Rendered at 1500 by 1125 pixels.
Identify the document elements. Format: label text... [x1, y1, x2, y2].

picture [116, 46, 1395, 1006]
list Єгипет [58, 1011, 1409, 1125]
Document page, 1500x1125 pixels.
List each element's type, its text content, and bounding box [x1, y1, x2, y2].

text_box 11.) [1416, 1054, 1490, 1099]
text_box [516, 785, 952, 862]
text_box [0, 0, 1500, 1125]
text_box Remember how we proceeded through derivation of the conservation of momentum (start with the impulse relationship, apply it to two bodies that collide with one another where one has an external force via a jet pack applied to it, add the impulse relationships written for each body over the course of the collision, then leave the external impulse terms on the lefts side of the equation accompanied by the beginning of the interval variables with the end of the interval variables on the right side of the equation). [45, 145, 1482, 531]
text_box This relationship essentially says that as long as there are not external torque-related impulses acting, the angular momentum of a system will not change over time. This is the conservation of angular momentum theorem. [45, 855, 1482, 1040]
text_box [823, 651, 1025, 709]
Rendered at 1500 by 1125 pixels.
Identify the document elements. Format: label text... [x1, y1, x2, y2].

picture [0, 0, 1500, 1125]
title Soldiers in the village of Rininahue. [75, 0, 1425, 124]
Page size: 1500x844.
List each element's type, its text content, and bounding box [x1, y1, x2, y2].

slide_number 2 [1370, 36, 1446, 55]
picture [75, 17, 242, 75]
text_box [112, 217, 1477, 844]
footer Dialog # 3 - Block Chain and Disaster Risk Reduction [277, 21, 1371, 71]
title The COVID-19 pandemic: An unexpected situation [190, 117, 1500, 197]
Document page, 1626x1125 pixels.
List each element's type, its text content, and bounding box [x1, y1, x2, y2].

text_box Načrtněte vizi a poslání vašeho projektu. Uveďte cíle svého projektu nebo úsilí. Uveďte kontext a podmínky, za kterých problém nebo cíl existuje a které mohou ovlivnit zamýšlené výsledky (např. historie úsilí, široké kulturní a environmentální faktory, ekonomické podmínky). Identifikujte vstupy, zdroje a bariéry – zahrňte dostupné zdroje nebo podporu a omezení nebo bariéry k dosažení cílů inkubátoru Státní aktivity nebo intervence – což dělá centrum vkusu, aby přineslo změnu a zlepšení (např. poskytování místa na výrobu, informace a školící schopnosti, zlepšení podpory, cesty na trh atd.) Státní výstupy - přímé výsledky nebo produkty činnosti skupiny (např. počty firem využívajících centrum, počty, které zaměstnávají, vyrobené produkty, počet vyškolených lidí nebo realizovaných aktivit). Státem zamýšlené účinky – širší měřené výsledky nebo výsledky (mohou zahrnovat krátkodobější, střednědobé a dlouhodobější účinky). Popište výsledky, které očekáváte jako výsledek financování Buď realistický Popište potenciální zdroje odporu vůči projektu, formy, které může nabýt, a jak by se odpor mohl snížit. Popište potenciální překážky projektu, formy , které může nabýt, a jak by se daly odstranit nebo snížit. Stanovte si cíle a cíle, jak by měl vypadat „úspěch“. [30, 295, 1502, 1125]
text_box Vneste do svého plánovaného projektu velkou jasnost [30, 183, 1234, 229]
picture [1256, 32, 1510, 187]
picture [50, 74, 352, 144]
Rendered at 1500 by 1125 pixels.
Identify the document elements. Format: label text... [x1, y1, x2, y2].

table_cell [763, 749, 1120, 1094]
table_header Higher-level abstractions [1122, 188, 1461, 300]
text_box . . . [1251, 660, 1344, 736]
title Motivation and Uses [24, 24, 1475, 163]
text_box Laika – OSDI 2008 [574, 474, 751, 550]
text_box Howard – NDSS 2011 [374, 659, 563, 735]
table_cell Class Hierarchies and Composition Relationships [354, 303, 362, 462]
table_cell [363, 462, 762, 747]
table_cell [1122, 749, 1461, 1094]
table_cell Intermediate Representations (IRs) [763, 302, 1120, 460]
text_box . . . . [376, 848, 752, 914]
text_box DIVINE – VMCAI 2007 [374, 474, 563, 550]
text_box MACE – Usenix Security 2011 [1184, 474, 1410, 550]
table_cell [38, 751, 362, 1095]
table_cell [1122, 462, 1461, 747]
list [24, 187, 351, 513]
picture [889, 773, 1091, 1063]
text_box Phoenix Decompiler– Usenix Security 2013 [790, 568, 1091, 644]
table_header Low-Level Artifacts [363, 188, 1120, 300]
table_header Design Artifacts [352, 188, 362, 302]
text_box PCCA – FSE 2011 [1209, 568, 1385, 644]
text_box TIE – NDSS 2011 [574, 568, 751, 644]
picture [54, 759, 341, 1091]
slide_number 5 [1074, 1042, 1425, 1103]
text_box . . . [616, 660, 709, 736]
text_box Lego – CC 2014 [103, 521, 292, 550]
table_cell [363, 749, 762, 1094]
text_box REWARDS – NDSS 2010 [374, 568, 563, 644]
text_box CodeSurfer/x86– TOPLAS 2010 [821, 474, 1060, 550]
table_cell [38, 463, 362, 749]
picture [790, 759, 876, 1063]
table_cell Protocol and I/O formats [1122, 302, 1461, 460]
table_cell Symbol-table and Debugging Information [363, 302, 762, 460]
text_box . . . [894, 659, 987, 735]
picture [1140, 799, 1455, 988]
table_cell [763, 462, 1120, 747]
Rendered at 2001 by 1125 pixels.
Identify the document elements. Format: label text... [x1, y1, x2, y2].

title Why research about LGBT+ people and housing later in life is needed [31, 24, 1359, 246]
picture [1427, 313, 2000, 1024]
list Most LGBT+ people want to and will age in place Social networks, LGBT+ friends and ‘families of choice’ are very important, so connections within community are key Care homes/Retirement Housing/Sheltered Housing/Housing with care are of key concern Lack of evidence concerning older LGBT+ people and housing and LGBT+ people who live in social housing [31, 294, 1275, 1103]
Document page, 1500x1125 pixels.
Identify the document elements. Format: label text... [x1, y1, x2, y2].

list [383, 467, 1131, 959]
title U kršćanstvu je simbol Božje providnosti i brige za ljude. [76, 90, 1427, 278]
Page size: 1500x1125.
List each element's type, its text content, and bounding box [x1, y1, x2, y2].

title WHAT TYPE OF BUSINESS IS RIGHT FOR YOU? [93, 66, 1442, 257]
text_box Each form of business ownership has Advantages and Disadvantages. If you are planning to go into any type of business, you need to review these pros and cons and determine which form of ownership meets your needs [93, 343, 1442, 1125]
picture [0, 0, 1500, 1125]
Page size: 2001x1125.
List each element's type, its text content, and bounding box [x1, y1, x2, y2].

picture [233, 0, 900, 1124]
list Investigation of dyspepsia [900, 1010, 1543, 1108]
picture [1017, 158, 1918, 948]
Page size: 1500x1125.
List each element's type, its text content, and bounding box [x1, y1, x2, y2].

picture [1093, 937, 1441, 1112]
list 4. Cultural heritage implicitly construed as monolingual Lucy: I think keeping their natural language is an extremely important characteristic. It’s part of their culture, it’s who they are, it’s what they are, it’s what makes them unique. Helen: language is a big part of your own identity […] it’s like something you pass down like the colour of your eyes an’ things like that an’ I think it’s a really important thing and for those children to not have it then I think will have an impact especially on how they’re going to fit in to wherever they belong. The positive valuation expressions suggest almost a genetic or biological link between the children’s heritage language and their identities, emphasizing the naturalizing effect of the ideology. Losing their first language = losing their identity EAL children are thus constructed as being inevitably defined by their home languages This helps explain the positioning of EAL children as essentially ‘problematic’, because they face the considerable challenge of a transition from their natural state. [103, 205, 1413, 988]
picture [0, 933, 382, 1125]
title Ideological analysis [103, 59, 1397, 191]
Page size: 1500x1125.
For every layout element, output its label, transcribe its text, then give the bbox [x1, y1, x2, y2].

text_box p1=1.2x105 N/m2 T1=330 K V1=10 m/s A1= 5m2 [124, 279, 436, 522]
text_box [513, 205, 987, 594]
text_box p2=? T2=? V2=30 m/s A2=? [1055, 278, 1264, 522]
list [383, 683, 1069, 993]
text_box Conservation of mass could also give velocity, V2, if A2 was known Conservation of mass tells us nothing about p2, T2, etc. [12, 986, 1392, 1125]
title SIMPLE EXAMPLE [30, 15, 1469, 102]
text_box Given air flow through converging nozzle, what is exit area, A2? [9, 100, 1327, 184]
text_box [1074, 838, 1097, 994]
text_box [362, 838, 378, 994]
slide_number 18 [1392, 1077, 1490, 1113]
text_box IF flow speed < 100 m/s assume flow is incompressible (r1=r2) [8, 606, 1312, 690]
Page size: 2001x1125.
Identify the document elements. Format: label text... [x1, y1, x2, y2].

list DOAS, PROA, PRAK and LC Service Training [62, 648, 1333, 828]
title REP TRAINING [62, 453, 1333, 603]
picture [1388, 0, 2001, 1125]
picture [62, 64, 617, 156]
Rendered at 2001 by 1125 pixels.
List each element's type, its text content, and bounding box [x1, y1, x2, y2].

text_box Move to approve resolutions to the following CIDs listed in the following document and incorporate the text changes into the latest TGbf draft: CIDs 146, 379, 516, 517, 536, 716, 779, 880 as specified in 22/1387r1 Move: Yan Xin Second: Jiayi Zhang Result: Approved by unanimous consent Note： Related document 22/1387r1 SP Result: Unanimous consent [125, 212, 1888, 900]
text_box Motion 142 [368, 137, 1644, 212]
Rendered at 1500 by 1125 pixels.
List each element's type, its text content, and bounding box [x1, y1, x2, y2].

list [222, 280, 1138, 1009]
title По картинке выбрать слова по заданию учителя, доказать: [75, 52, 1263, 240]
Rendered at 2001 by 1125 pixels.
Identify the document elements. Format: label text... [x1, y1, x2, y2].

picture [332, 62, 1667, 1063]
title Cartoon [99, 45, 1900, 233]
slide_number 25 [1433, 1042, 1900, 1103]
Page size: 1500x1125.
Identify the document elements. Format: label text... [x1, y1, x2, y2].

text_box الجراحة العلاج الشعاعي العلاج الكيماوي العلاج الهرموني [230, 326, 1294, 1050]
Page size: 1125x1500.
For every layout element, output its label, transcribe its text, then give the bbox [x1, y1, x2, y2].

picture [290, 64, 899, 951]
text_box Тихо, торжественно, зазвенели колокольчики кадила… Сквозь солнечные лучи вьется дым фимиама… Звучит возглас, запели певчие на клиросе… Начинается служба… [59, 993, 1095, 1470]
- - - - -
Exercise instructions:
Copy the records above exactly, beginning at the line that contains "text_box [823, 651, 1025, 709]" and stopping after the line that contains "Page size: 1500x844.".

Reply:
text_box [823, 651, 1025, 709]
Rendered at 1500 by 1125 pixels.
Identify the document elements. Format: label text... [x1, y1, x2, y2].

picture [0, 0, 1500, 1125]
title Soldiers in the village of Rininahue. [75, 0, 1425, 124]
Page size: 1500x844.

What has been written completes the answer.